Flanqueado por soberbias selvas y florestas, riquísimo en pesca, tiene en sus orillas abundantes minas, y puede decirse que casi todos los habitantes de Alaska viven en sus cercanías o en las de sus afluentes.

El sitio adonde habían llegado los futuros mineros era pintoresco y estaba absolutamente desierto. Formaba allí el río una especie de ensenada bastante grande y bordeada de bosquecillos de sauces, abedules enanos, pinos blancos y negros y matorrales de plantas floridas. Pocos pájaros, algunos cuervos y tal cual pareja de hermosos gallos de la montaña, eran todas las aves que pudieron ver; pero de caza de pelo no vieron ni rastro.

Bennie había bajado del caballo y miraba atentamente a la orilla opuesta a unos seiscientos metros de distancia, por si descubría alguna aldea india o cualquier canoa. Pero no distinguió unas ni otras.

—¡No importa! —repuso contestando a una pregunta de Armando—. Nos detendremos aquí hoy, y mañana continuaremos el viaje al fuerte.

—Es que escasean los víveres, señor Bennie. Con las marchas forzadas y el frío que reina en estas regiones consumiremos pronto las provisiones.

—Daremos una batida por los alrededores.

—¿Espera usted matar algún animal grande?

—Si no un oso, a lo menos un cisne. Mira; por allí veo varios.

—¿Vamos a cazarlos?

El canadiense no respondió. Sus ojos seguían atentamente el vuelo de los cisnes.

—Armando —dijo de pronto—, ¿te agradaría una fritada? Aún tenemos un poco de grasa, que servirá de manteca.

—¿Una fritada? ¿Y me lo pregunta usted?

—Entonces, dentro de poco tendré el placer de ofrecértela.

—¿Ha descubierto usted algún gallinero?

—Si no un gallinero, por lo menos un nido con huevos, y bastante más gordos que los de las gallinas.

—¡Vamos a cogerlos!

—¡Sígueme!

Ordenó a Back que encendiera el fuego y que limpiara bien la sartén, y se alejó con Armando.

Siguieron durante un rato la orilla del Yukon remontando la corriente y luego se metieron en una espesura formada por pinos, abedules y sauces, interrumpida de vez en cuando por claros de pequeños prados tapizados de césped de hermoso color de esmeralda.

En medio de aquel precioso valle crecían las plantas árticas, por haberse licuado la nieve hacía ya meses.
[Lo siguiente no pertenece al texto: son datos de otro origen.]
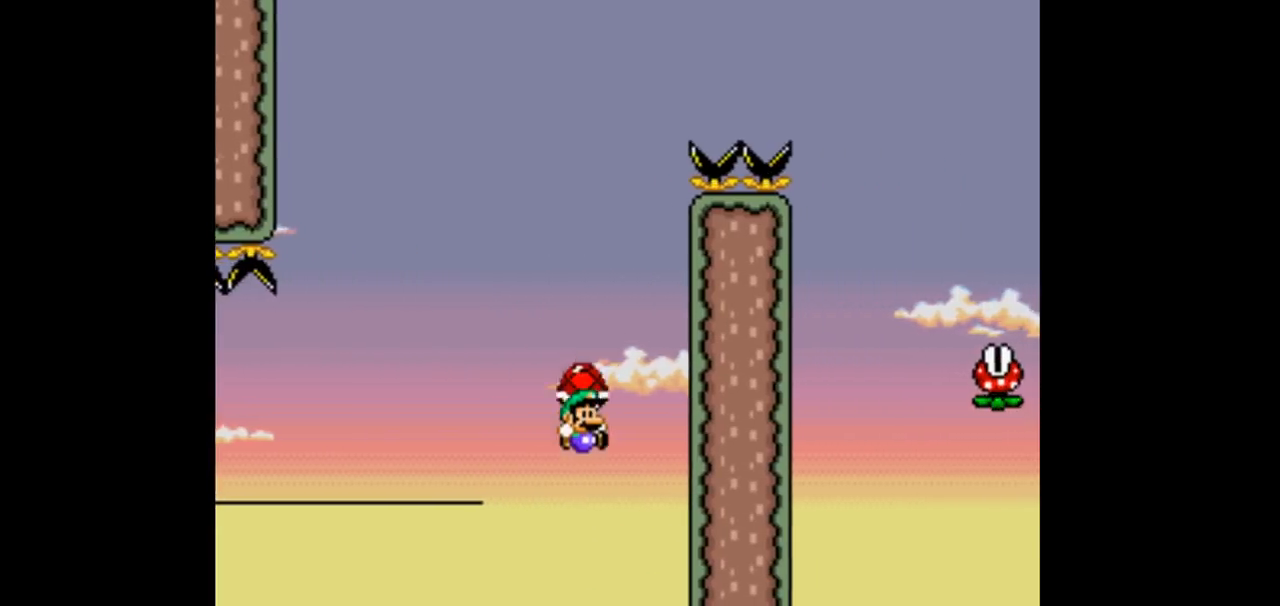
{"dt_ms": 500, "buttons": ["B", "Y"], "events": [[267, "DPAD_RIGHT", "up"]]}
Después de recorrer cerca de una milla, Bennie y Armando torcieron bruscamente hacia el río, por donde se oían silbidos agudos, indicadores de la presencia de los cisnes,

—Vayamos con tiento —dijo el cazador—. Pudiera ser que además de la tortilla ganásemos también el asado.

—Los cisnes huirán, señor Bennie.

—No siempre huyen. A veces defienden encarnizadamente sus nidos.

—¿Contra los hombres?

—Contra los hombres. Son aves valientes que hacen frente hasta a las águilas blancas, y a veces son éstas las que llevan la peor parte.
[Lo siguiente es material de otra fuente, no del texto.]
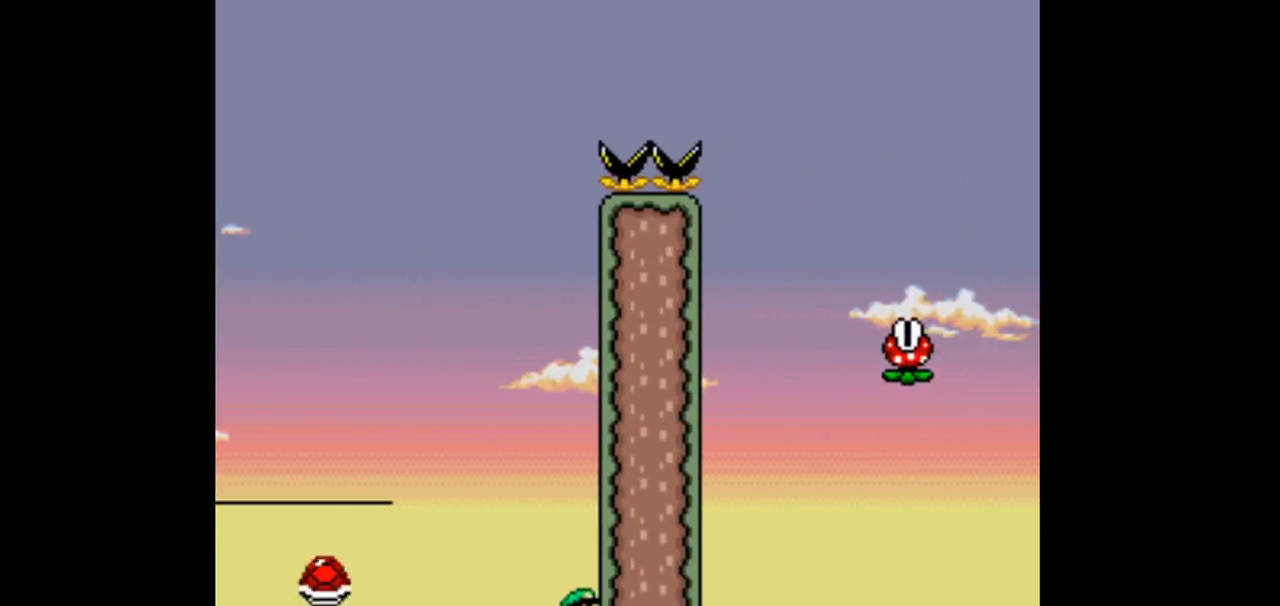
{"dt_ms": 500, "buttons": ["B", "Y"], "events": []}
—Pero los cisnes no tienen el pico bastante fuerte para producir heridas.

—Tienes razón; pero su fuerza radica en las alas, armas formidables. Cierto día vi a un cisne matar de un solo aletazo a una zorra que trataba de saquear su nido. ¡Ea! ¡Ya hemos llegado, muchacho!

Estaba en la linde de la selva. Con cautela y ocultándose tras los troncos, llegaron a la orilla del río, que también por allí formaba una pequeña ensenada.

Una docena de hermosos cisnes estaban lavándose la cara y peinándose, alineados en la orilla, alisándose las plumas, muy ufanos. A poca distancia algunas hembras los contemplaban aclocadas y como empollando.

Bennie y Armando dispararon a una. Dos cisnes cayeron; los demás, asustados por las detonaciones, volaron a gran altura sobre las aguas del río. En cambio, las hembras, si bien se levantaron al oír los tiros, en vez de huir dirigiéronse al sitio de donde salía el humo, agitando furiosamente las poderosas alas y lanzando estridentes silbidos. Los dos compañeros salieron de su escondite empuñando las carabinas por el cañón y dispuestos a añadir nuevas víctimas a las causadas.

Al verlos aparecer, las pobres hembras permanecieron un instante indecisas. No querían abandonar sus nidos; pero no se atrevían a luchar con los cazadores. Al cabo, comprendiendo que su defensa sería inútil, huyeron hacia el río.

El canadiense cargó rápidamente su escopeta y disparó de nuevo, tratando de matar a una de las hembras. Ya era tarde. Se habían puesto fuera de tiro.

—¡No importa! —dijo resignándose—. ¡Tenemos la tortilla y el asado!

Se aproximaron a los agujeros que servían de nido a los cisnes y vieron que cada uno contenía seis huevos, excepción de uno, que tenía ocho. Eran bastante más gruesos que los de pava y con la cáscara de color blanco verdoso.

—¿No serán muy viejos? —preguntó Armando, que se había llenado los bolsillos.

—No deben de tener más de tres o cuatro días. Son fresquísimos.

Recogidos los huevos, cargaron con el par de cisnes y emprendieron el regreso al campamento, ávidos de freír los primeros y asar los últimos.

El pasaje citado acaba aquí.